Originating in Brooklyn, AUNTS is both a growing community of artists and a choreographic structure for organizing simultaneous performance and art activities in shared spaces. This fall, the New Museum, by invitation from the Stedelijk Museum and Trouw (a nightclub and arts space in Amsterdam), has organized a special international dance-for-camera edition of AUNTS as part of the "Trouw Invites..." exhibition series. "AUNTSforcamera" presents nine dance-for-camera works that were created simultaneously through a shared open studio process in the New Museum Theater (September 10-14, 2014). Originally presented as an immersive moving-image installation at Trouw (November 6-30, 2014), these works return to the New Museum where they will be installed in a dispersed exhibition format in various interstitial non-gallery spaces throughout the building. With multiple aspects of this project taking place in various forms at Trouw and the New Museum, "AUNTSforcamera" reveals a community representing itself differently for different kinds of spaces, while embracing how different spaces enable different kinds of community experiences to occur. "AUNTSforcamera" is organized by Travis Chamberlain, Associate Curator of Performance and Manager of Public Programs, New Museum, in collaboration with Laurie Berg and Liliana Dirks-Goodman, organizers of AUNTS. Watch a video about the project here.

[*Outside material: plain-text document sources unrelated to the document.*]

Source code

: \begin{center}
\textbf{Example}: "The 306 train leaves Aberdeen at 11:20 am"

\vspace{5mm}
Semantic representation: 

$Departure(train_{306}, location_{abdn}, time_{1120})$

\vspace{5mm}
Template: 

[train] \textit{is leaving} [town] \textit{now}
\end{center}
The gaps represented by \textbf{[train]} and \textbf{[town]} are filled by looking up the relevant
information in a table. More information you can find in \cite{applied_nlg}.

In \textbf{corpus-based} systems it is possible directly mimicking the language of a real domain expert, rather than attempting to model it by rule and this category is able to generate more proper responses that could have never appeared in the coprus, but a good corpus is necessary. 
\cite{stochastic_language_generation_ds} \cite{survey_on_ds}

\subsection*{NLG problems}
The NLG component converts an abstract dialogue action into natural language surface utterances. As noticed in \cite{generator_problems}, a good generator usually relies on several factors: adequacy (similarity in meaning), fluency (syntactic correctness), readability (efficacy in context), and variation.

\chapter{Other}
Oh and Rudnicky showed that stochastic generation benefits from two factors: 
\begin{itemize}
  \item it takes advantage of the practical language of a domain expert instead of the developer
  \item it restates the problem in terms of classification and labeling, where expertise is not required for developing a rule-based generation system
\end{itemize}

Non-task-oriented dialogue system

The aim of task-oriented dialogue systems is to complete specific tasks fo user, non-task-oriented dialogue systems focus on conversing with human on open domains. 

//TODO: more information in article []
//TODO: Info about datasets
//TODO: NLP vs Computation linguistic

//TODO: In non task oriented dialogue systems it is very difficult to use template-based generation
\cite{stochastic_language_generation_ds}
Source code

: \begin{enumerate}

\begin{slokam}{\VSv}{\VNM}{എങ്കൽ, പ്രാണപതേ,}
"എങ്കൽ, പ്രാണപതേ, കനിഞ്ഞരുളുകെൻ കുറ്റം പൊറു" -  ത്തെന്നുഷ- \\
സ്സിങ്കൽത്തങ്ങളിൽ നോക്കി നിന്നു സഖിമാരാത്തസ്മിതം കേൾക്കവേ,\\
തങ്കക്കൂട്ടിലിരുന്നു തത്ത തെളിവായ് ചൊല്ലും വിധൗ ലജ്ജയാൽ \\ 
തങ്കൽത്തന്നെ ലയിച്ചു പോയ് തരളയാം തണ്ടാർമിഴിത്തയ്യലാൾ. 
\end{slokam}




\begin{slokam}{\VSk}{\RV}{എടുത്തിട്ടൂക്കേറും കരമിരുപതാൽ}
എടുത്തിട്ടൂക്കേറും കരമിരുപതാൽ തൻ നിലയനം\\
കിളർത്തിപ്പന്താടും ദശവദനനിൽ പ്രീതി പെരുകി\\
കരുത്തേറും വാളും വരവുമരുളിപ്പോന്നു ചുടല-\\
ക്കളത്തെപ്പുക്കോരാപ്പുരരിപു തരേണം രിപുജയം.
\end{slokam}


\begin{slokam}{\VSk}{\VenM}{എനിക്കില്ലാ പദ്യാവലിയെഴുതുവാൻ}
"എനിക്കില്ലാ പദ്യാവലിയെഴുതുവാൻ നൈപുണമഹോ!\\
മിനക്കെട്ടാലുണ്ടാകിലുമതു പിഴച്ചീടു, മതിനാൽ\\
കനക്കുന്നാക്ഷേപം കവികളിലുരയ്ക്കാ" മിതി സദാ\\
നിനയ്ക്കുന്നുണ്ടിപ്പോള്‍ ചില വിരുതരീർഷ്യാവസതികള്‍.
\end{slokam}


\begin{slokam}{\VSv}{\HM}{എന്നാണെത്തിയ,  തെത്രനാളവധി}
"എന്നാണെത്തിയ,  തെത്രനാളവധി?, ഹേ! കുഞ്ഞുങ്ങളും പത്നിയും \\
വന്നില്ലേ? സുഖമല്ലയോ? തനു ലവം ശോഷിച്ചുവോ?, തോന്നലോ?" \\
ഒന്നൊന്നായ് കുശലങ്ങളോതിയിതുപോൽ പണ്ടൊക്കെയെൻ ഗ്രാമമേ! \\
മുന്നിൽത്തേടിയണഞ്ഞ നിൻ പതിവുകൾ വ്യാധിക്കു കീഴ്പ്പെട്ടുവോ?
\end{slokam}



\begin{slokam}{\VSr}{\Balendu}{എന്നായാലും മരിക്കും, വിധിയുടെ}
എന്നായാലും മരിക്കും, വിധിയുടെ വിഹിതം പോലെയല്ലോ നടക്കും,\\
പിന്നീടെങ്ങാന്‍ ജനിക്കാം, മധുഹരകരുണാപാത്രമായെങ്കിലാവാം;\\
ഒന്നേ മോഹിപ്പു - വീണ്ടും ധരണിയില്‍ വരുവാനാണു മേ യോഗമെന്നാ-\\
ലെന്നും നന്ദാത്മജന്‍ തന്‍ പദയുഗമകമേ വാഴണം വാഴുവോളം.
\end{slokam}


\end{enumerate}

"Gerard & Kelly: P.O.L.E. (People, Objects, Language, Exchange)"
Fall 2014 R&D Season Artists in Residence
February 4-15, 2015
Lobby Gallery

"P.O.L.E. (People, Objects, Language, Exchange)" culminates a six-month residency with a two-week exhibition combining sculptural objects and live performance in the New Museum Lobby Gallery. An exploration of the choreography of relationships and the movement of cultural transmission, this ten-day pop-up exhibition distills a publicly engaged research process that has taken the form of classes, workshops, talks, and live "reverberations" organized around an installation in the Museum's Fifth Floor Gallery (October 8, 2014-January 25, 2015). During the Lobby Gallery exhibition this February, multiple temporalities and states of being converge-objects and bodies, history and the disappearing present, rehearsal and performance, repetitions and the intervals between-to articulate pole dance as the ground for intimate exchange. A highly charged choreographic form, pole dancing is utilized here in an effort to reconcile forces of suspension and gravity and the assumptions of high and low cultural embodiment. "P.O.L.E. (People, Objects, Language, Exchange)" is organized by Johanna Burton.

IDEAS CITY

IDEAS CITY Festival
May 28-30, 2015
(Schedule to be announced in early 2015)

IDEAS CITY explores the future of cities around the globe with the belief that art and culture are essential to the vitality of urban centers. Founded by the New Museum in 2011, it is a major collaborative initiative between hundreds of arts, education, and community organizations. The biennial IDEAS CITY Festival takes place every other May in New York City, while IDEAS CITY Global Conferences are organized in key cities around the world. This May, the New Museum will present the third IDEAS CITY Festival in downtown New York that will include a conference, workshops, activities on the street around the Bowery, and dozens of independent projects and public events that function as forums for exchanging ideas, proposing solutions, and accelerating creativity. The theme for the next IDEAS CITY: NY is The Invisible City, and the full program will be announced in early 2015. Visit ideas-city.org.

The full exhibition schedule will be announced in early 2015.